After looking at the latest forecast models, confidence continues to remain low in regards to how much sleet and or freezing rain falls from the Blue Ridge and Catoctin mountains eastward toward the western suburbs of Baltimore and Washington. “The Devil is in the Details” and there will be a lot of “now-casting” going across these areas as everything will depend on temperature profiles. I’m most concerned about today’s freezing rain potential (more below).
The image below (courtesy WxBell) is the High Resolution Rapid Refresh (HRRR) model showing the future-cast precipitation type through the duration of this storm. Blue represents snow, orange represents sleet and pink represents freezing rain.

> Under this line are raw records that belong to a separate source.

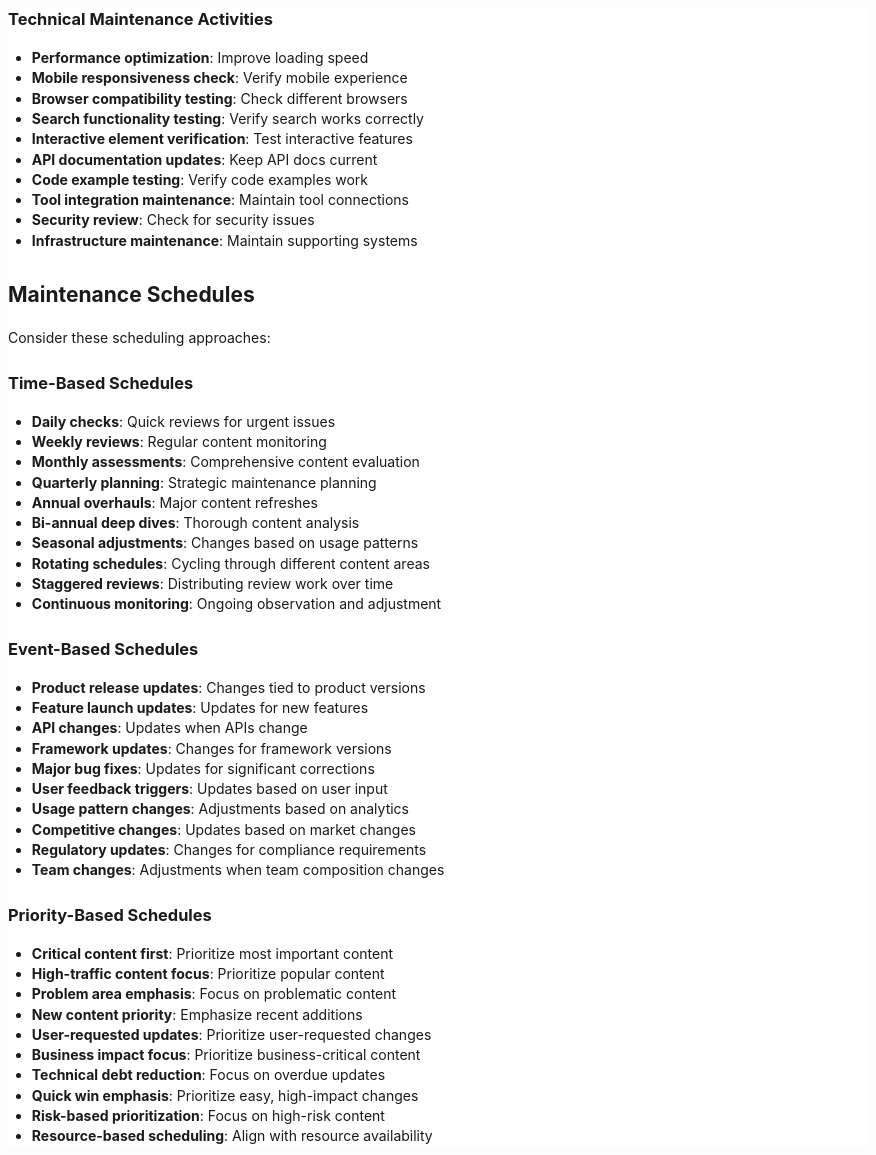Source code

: ### Technical Maintenance Activities
- **Performance optimization**: Improve loading speed
- **Mobile responsiveness check**: Verify mobile experience
- **Browser compatibility testing**: Check different browsers
- **Search functionality testing**: Verify search works correctly
- **Interactive element verification**: Test interactive features
- **API documentation updates**: Keep API docs current
- **Code example testing**: Verify code examples work
- **Tool integration maintenance**: Maintain tool connections
- **Security review**: Check for security issues
- **Infrastructure maintenance**: Maintain supporting systems

## Maintenance Schedules

Consider these scheduling approaches:

### Time-Based Schedules
- **Daily checks**: Quick reviews for urgent issues
- **Weekly reviews**: Regular content monitoring
- **Monthly assessments**: Comprehensive content evaluation
- **Quarterly planning**: Strategic maintenance planning
- **Annual overhauls**: Major content refreshes
- **Bi-annual deep dives**: Thorough content analysis
- **Seasonal adjustments**: Changes based on usage patterns
- **Rotating schedules**: Cycling through different content areas
- **Staggered reviews**: Distributing review work over time
- **Continuous monitoring**: Ongoing observation and adjustment

### Event-Based Schedules
- **Product release updates**: Changes tied to product versions
- **Feature launch updates**: Updates for new features
- **API changes**: Updates when APIs change
- **Framework updates**: Changes for framework versions
- **Major bug fixes**: Updates for significant corrections
- **User feedback triggers**: Updates based on user input
- **Usage pattern changes**: Adjustments based on analytics
- **Competitive changes**: Updates based on market changes
- **Regulatory updates**: Changes for compliance requirements
- **Team changes**: Adjustments when team composition changes

### Priority-Based Schedules
- **Critical content first**: Prioritize most important content
- **High-traffic content focus**: Prioritize popular content
- **Problem area emphasis**: Focus on problematic content
- **New content priority**: Emphasize recent additions
- **User-requested updates**: Prioritize user-requested changes
- **Business impact focus**: Prioritize business-critical content
- **Technical debt reduction**: Focus on overdue updates
- **Quick win emphasis**: Prioritize easy, high-impact changes
- **Risk-based prioritization**: Focus on high-risk content
- **Resource-based scheduling**: Align with resource availability
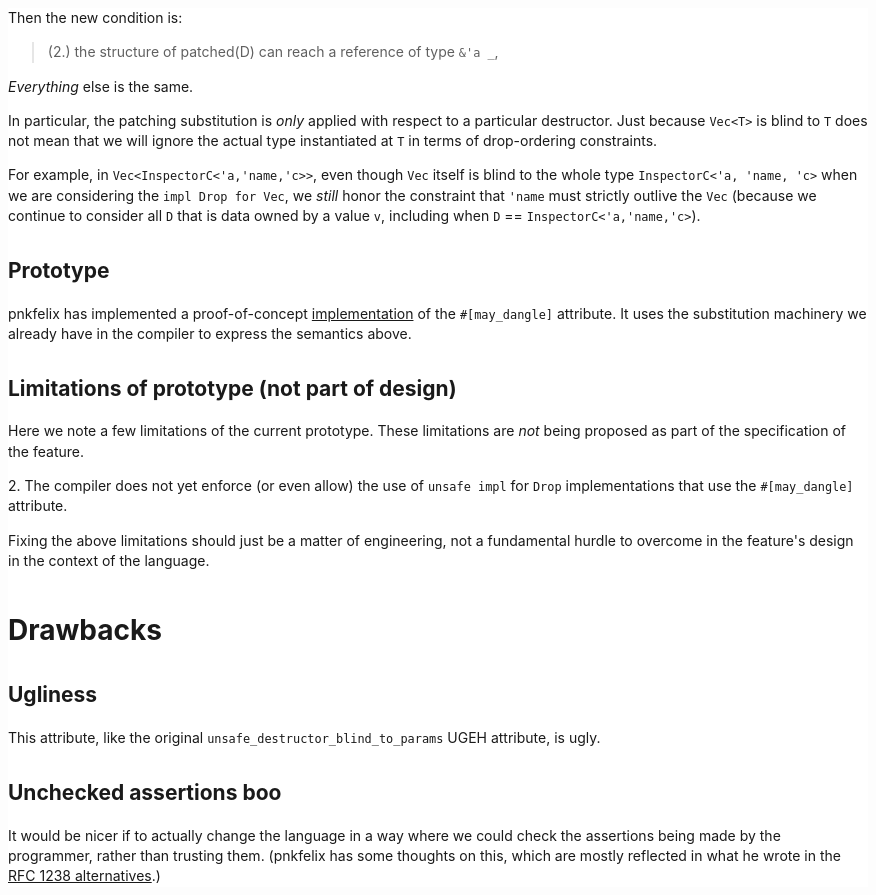 Then the new condition is:

>  (2.) the structure of patched(D) can reach a reference of type `&'a _`,

*Everything* else is the same.

In particular, the patching substitution is *only* applied with
respect to a particular destructor. Just because `Vec<T>` is blind to `T`
does not mean that we will ignore the actual type instantiated at `T`
in terms of drop-ordering constraints.

For example, in `Vec<InspectorC<'a,'name,'c>>`, even though `Vec`
itself is blind to the whole type `InspectorC<'a, 'name, 'c>` when we
are considering the `impl Drop for Vec`, we *still* honor the
constraint that `'name` must strictly outlive the `Vec` (because we
continue to consider all `D` that is data owned by a value `v`,
including when `D` == `InspectorC<'a,'name,'c>`).

## Prototype
[prototype]: #prototype

pnkfelix has implemented a proof-of-concept
[implementation][pnkfelix prototype] of the `#[may_dangle]` attribute.
It uses the substitution machinery we already have in the compiler
to express the semantics above.

## Limitations of prototype (not part of design)

Here we note a few limitations of the current prototype. These
limitations are *not* being proposed as part of the specification of
the feature.

<a name="footnote1">2.</a> The compiler does not yet enforce (or even
allow) the use of `unsafe impl` for `Drop` implementations that use
the `#[may_dangle]` attribute.

Fixing the above limitations should just be a matter of engineering,
not a fundamental hurdle to overcome in the feature's design in the
context of the language.

[pnkfelix prototype]: https://github.com/pnkfelix/rust/commits/dropck-eyepatch

# Drawbacks
[drawbacks]: #drawbacks

## Ugliness

This attribute, like the original `unsafe_destructor_blind_to_params`
UGEH attribute, is ugly.

## Unchecked assertions boo

It would be nicer if to actually change the language in a way where we
could check the assertions being made by the programmer, rather than
trusting them. (pnkfelix has some thoughts on this, which are mostly
reflected in what he wrote in the [RFC 1238 alternatives][].)


[summary]: #summary
[RFC 1238]: https://github.com/rust-lang/rfcs/blob/master/text/1238-nonparametric-dropck.md
[RFC 769]: https://github.com/rust-lang/rfcs/blob/master/text/0769-sound-generic-drop.md
[motivation]: #motivation
[RFC 769 CheckedHashMap]: https://github.com/rust-lang/rfcs/blob/master/text/0769-sound-generic-drop.md#appendix-a-why-and-when-would-drop-read-from-borrowed-data
[RFC Issue 538]: https://github.com/rust-lang/rfcs/issues/538
[dropck_legal_cycles.rs]: https://github.com/rust-lang/rust/blob/098a7a07ee6d11cf6d2b9d18918f26be95ee2f66/src/test/run-pass/dropck_legal_cycles.rs
[detailed design]: #detailed-design
[nomicon dropck]: https://doc.rust-lang.org/nightly/nomicon/dropck.html
[RFC 1238 alternatives]: https://github.com/rust-lang/rfcs/blob/master/text/1238-nonparametric-dropck.md#continue-supporting-parametricity
[alternatives]: #alternatives
[wait-for-proper-parametricity]: #wait-for-proper-parametricity
[unresolved]: #unresolved-questions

The high-resolution national blend model (image below courtesy WxBell) showing potential snowfall accumulation through the duration of this winter storm.
Snow totals in Cumberland, Hagerstown, Martinsburg, Thurmont and Winchester may be higher with locally 14 to 18″ if sleet doesn’t mix in.
The latest NAM model continues to remain bullish on sleet making it north of the Mason-Dixon line and across the interstate 81 corridor (this solution is not guaranteed but possible).
My biggest fear is if the threat of Freezing Rain materializes which would greatly increase the threat for power outages. Notice in the image below that the latest NAM model is depicting hefty ice accumulations at Dulles Airport (.58″), Leesburg (.77″), Frederick (.86″), Gaithersburg (.34″) and Westminster (.65″).
Ice accretion on trees and power lines of over a quarter of an inch (.25″) can cause scattered power outages while accumulations above a half-inch (.50″) can cause widespread power outages and damage to trees.
What a way to kick off mid December with a strong 1037 mb High pressure system anchored over eastern Canada and one of the most mucked up tracks of an area of low pressure that I have ever seen displayed on the forecast models.
It is my hope that as today wears on, the cold air holds in tougher than the forecast models are predicting and the track of this low shifts east, preserving higher snowfall totals and removing the threat of freezing rain (sleet is much easier to deal with). Stay safe out there!